[TEXTO PROPORCIONADO]
▬▬▬▬▬▬
La estructura demográfica: el problema real
La
ratio cotizante/pensionista ha caído ya por debajo de 2 en la mayoría de
las provincias. Según proyecciones del INE y la AIReF, España
pasará de 9,5 millones de pensionistas actuales a más de 15 millones en 2050,
con una tasa de dependencia superior al 60 %. Ese desequilibrio no se resolverá
culpando a los jubilados, sino repensando el modelo laboral, la natalidad y
la productividad.
La
Fundación de Estudios de Economía Aplicada (FEDEA) estima que el gasto
público en pensiones alcanzará el 17 % del PIB en 2050, lo que exige
reformas racionales y una gestión honesta, no linchamientos mediáticos.
7.
La memoria histórica que los medios ignoran
La
generación hoy jubilada fue la que levantó el país tras la posguerra y la
transición, la que cotizó durante más de cuarenta años, la que sostuvo las
instituciones y consolidó una democracia imperfecta, sí, pero viable. Algunos
de sus miembros, como mi propio abuelo, tenían números de afiliación de un
solo dígito en el antiguo Instituto Nacional de Previsión: fueron
literalmente fundadores del sistema.
Esa
memoria merece respeto. Reducirla a una estadística contable es un ejercicio de
amnesia colectiva que degrada a quien la practica.
8.
Entre el olvido y la ingratitud
En
una época donde la memoria colectiva se desvanece, los jubilados se han
convertido en el blanco fácil de un relato diseñado para distraer. Mientras los
verdaderos responsables del endeudamiento nacional permanecen invisibles, los
mayores son retratados como “rentistas” de un sistema que ellos mismos
financiaron.
Los medios que deberían fiscalizar al poder han elegido culpar a quienes ya
lo sostuvieron. Es la paradoja moral de un país que confunde el mérito con
el privilegio y la gratitud con el agravio.
▬▬▬▬▬▬
[DATOS PROPORCIONADOS]

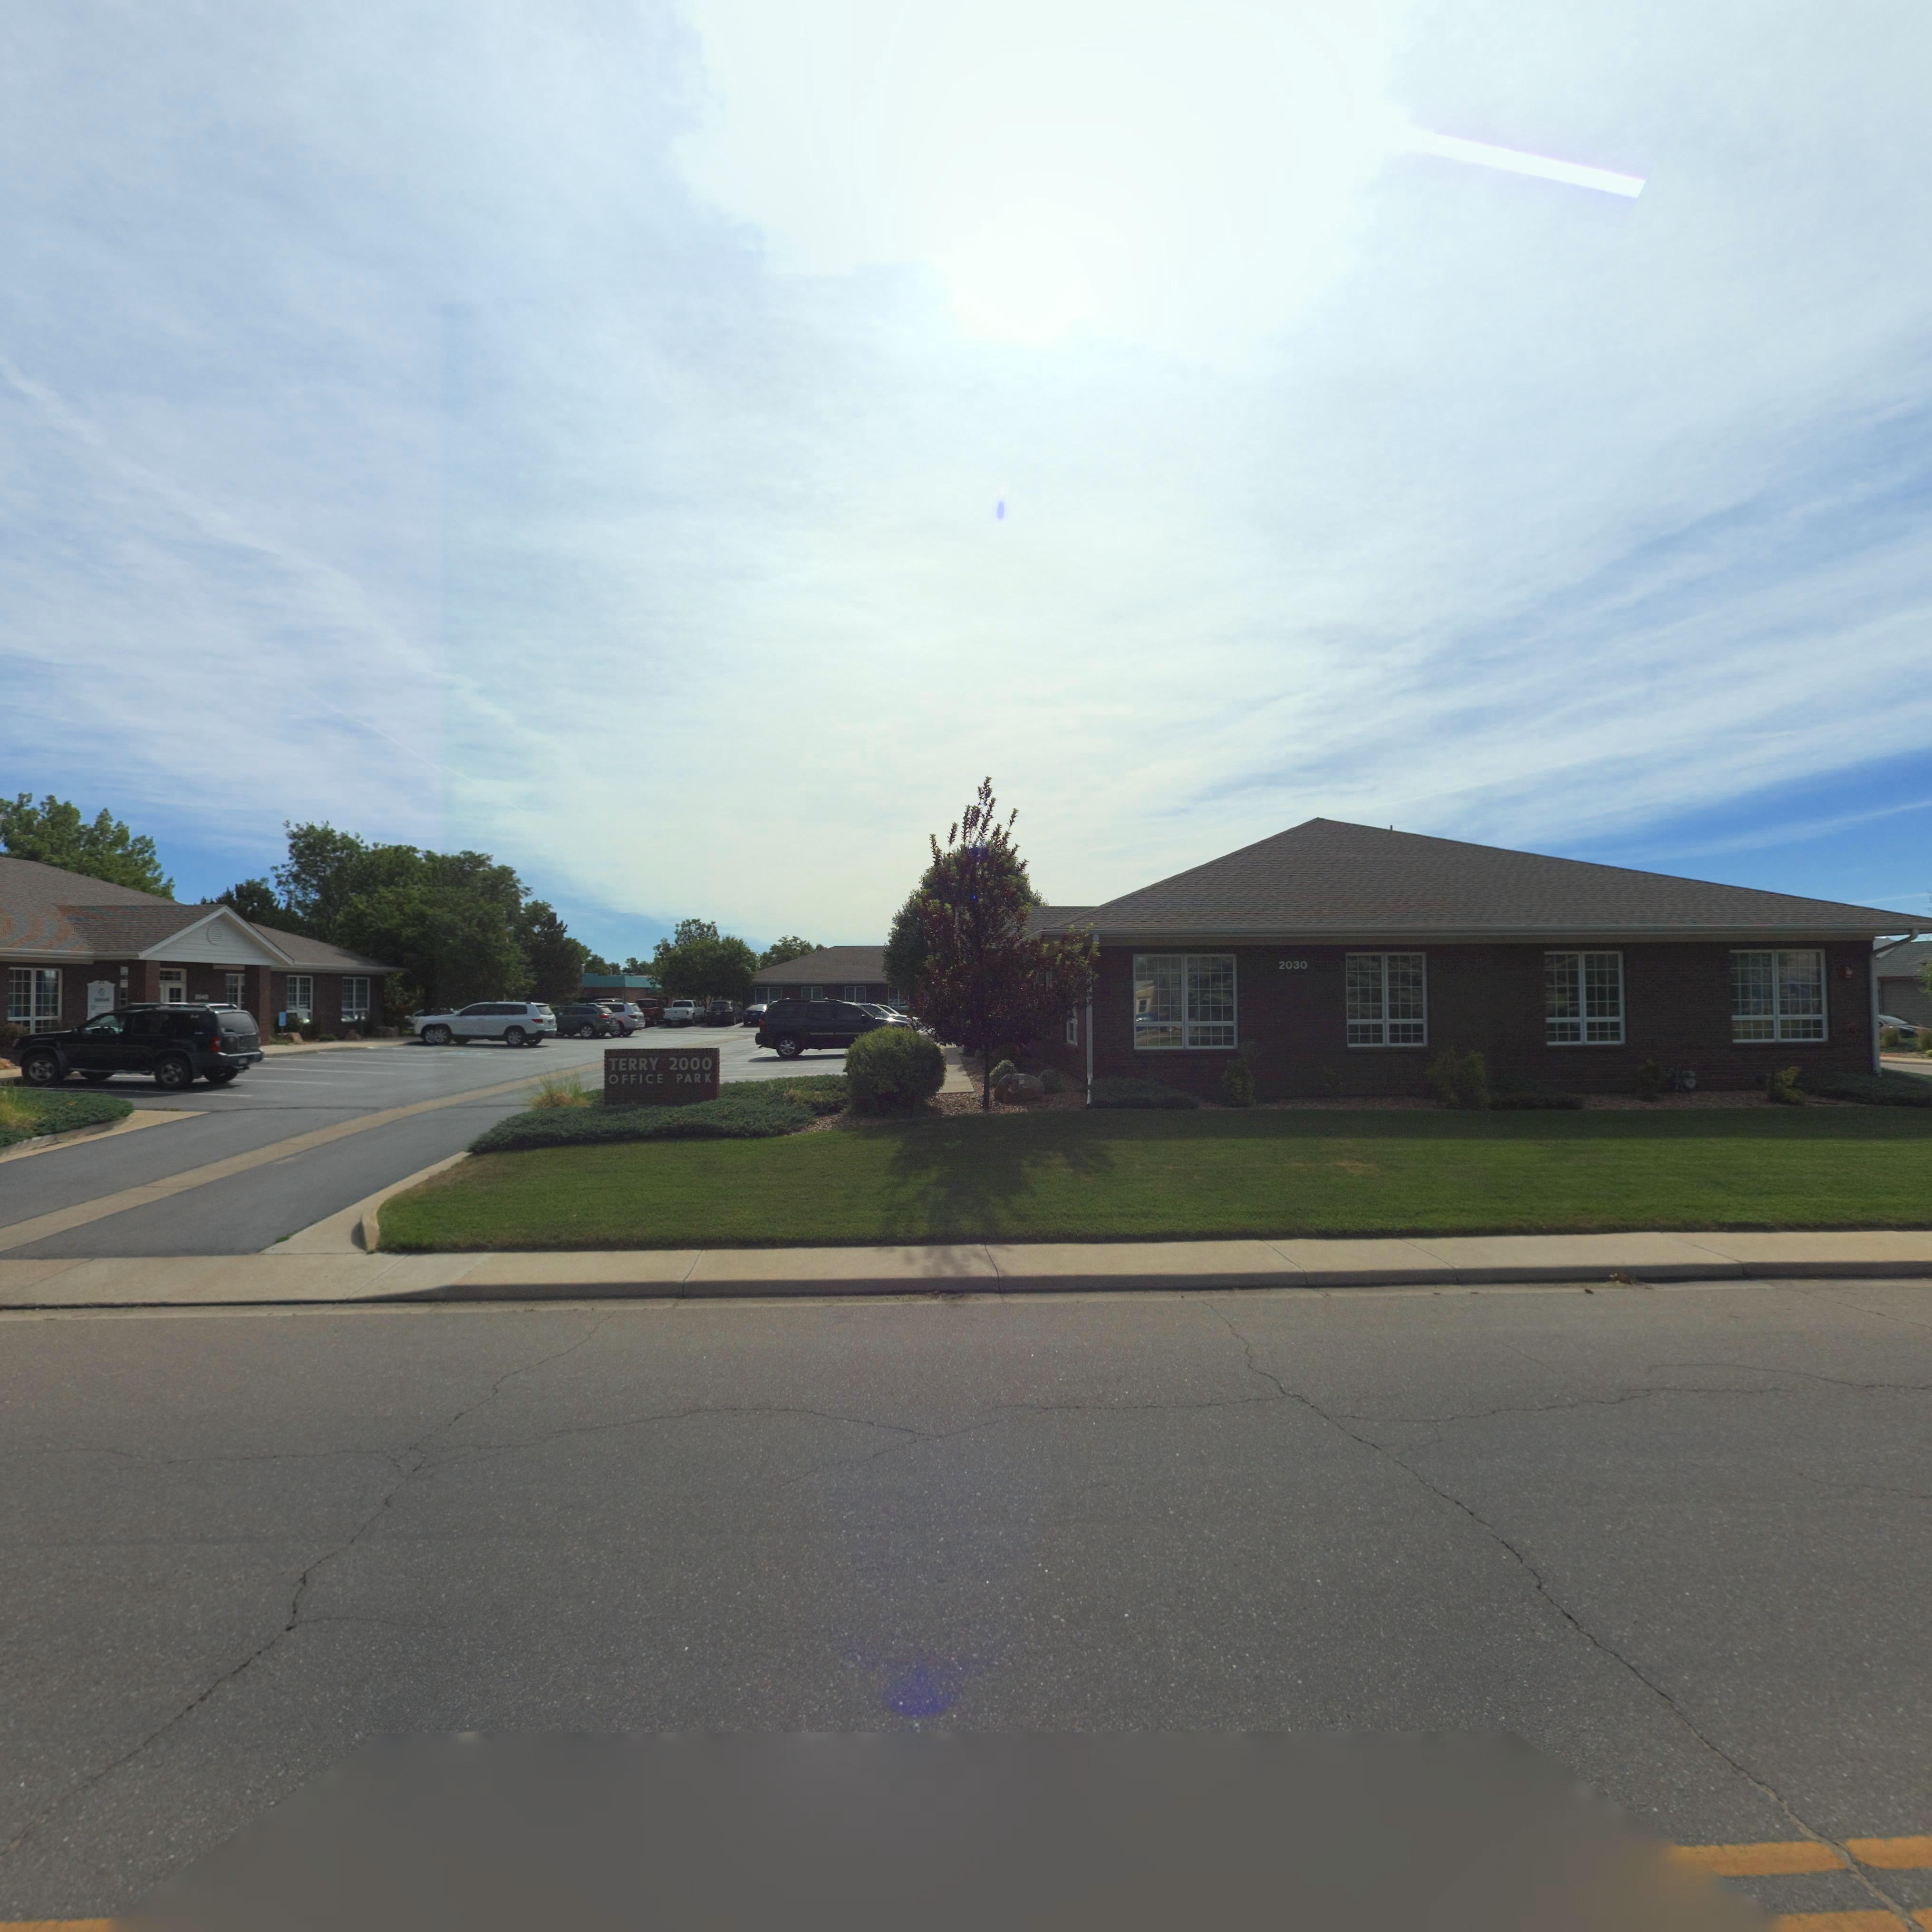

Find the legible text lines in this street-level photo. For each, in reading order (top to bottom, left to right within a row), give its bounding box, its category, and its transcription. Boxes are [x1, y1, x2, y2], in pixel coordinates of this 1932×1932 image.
▬▬▬▬▬▬
Determina si cada afirmación concuerda con el texto sobre las pensiones. Responde sí o no y cita textualmente las palabras que lo deciden: (a) FEDEA estima que el gasto público en pensiones llegará al 17 % del PIB en 2050. (b) España superará los 15 millones de pensionistas en 2040. (c) La ratio cotizante/pensionista ha bajado de 2 en todas las provincias. Los datos no intervienen en este ejercicio.

[LA SOLUCIÓN]
(a) Sí: «estima que el gasto público en pensiones alcanzará el 17 % del PIB en 2050».
(b) No: «a más de 15 millones en 2050».
(c) No: «ha caído ya por debajo de 2 en la mayoría de las provincias».